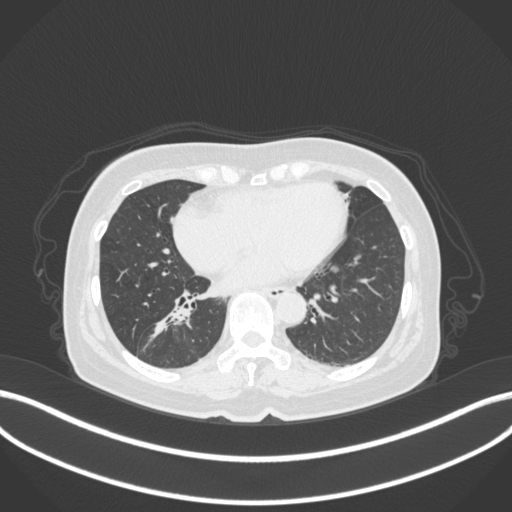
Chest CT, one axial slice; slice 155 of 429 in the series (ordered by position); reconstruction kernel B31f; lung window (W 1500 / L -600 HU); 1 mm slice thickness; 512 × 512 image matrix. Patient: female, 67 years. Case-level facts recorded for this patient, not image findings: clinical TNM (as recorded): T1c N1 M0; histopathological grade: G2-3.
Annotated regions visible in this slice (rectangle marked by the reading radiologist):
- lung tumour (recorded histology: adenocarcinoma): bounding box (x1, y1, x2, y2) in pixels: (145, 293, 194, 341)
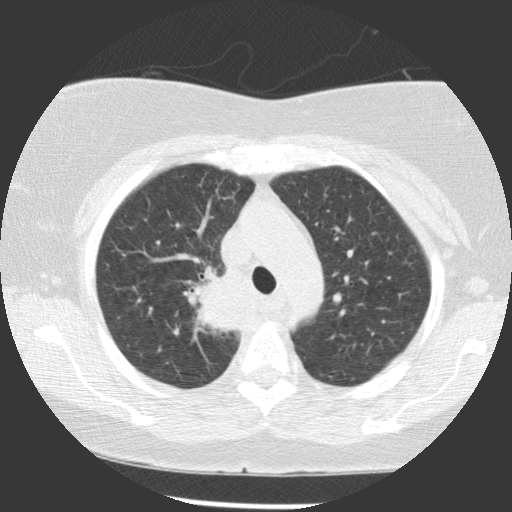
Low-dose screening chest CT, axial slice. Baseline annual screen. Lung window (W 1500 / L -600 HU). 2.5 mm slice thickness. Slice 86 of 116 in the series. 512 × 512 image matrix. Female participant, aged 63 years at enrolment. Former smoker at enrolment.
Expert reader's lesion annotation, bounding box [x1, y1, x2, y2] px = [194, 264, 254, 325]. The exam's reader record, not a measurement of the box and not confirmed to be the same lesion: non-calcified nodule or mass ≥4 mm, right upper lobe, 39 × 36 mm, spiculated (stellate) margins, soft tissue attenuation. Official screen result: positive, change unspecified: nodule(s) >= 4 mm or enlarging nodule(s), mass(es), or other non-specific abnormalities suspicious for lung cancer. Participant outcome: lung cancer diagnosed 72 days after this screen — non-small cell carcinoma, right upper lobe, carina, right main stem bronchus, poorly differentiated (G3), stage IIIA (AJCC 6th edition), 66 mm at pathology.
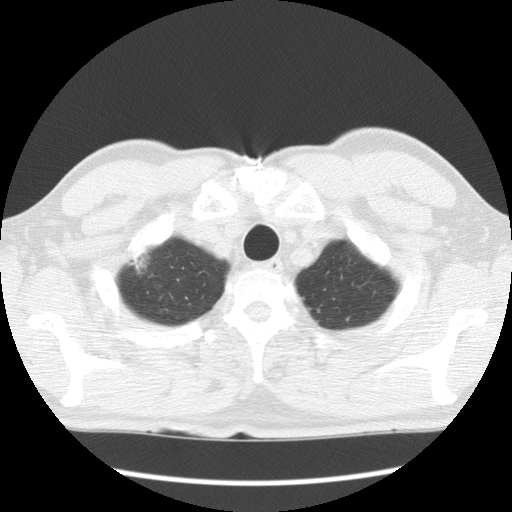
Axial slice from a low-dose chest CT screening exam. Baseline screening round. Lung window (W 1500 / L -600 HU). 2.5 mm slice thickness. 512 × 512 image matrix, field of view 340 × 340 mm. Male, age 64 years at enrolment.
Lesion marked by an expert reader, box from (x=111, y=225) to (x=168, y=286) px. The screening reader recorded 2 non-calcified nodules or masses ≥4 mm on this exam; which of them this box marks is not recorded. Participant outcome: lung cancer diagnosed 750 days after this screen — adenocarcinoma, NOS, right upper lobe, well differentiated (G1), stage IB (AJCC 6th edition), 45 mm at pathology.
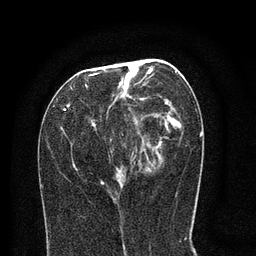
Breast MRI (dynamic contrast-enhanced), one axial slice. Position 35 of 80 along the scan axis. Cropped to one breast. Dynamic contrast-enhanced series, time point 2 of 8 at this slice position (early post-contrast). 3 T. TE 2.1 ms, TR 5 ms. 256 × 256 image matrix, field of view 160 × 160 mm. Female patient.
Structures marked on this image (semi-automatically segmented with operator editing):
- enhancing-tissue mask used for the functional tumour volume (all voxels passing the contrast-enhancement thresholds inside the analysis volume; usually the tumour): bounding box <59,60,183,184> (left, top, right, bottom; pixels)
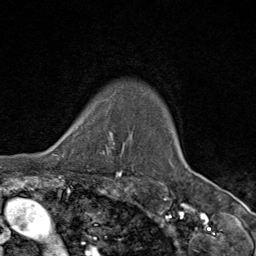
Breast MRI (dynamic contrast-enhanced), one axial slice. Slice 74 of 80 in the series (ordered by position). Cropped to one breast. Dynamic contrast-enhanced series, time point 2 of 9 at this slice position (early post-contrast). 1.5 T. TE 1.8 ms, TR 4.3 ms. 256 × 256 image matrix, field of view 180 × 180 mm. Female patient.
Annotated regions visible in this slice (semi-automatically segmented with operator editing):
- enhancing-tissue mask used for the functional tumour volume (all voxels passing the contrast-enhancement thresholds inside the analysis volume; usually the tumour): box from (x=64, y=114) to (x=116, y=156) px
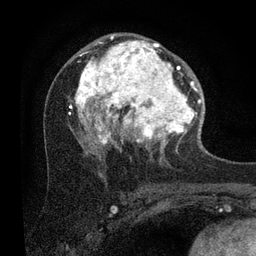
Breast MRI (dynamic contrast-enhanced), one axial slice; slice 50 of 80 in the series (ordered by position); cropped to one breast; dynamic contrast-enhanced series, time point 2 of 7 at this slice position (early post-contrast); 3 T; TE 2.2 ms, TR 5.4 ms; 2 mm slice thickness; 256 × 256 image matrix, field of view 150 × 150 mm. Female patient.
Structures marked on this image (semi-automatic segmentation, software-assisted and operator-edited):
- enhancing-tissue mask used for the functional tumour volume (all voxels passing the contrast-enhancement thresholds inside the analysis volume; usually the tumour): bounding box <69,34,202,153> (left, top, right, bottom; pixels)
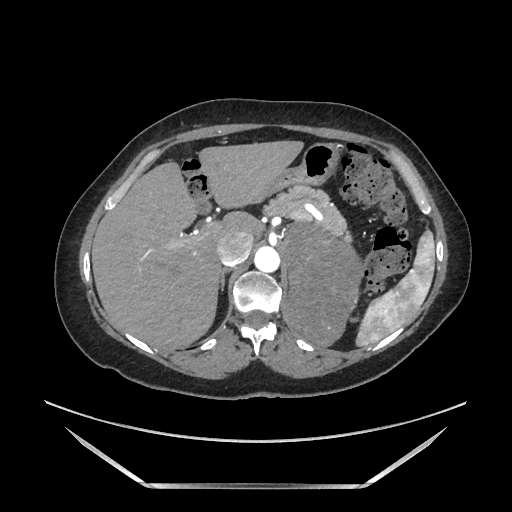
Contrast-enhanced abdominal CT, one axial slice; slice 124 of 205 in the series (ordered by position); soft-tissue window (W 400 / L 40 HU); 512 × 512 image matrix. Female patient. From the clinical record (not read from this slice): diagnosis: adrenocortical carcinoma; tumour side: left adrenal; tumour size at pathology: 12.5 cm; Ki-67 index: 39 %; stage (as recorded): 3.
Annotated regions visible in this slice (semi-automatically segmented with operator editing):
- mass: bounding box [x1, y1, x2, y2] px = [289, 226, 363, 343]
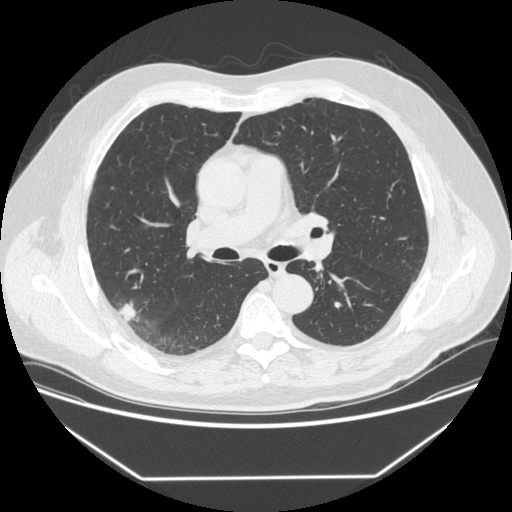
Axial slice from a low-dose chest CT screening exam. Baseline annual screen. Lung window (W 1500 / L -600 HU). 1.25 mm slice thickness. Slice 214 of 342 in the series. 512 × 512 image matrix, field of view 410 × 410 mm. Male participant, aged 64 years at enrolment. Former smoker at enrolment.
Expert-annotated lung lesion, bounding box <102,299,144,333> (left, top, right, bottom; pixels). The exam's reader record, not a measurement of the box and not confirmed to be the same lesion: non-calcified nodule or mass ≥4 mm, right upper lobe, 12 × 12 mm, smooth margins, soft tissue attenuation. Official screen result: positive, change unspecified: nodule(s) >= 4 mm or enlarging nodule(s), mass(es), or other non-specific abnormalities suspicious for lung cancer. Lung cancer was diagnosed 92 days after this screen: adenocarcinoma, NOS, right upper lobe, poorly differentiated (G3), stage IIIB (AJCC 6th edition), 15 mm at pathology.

- - -

__YOUR GOAL__
Give back exactly the lines from the first line of the data through the line with "Annotated regions visible in this slice (rectangle", pictures excluded.

__TASK OUTPUT__
Chest CT, one axial slice; slice 155 of 429 in the series (ordered by position); reconstruction kernel B31f; lung window (W 1500 / L -600 HU); 1 mm slice thickness; 512 × 512 image matrix. Patient: female, 67 years. Case-level facts recorded for this patient, not image findings: clinical TNM (as recorded): T1c N1 M0; histopathological grade: G2-3.
Annotated regions visible in this slice (rectangle marked by the reading radiologist):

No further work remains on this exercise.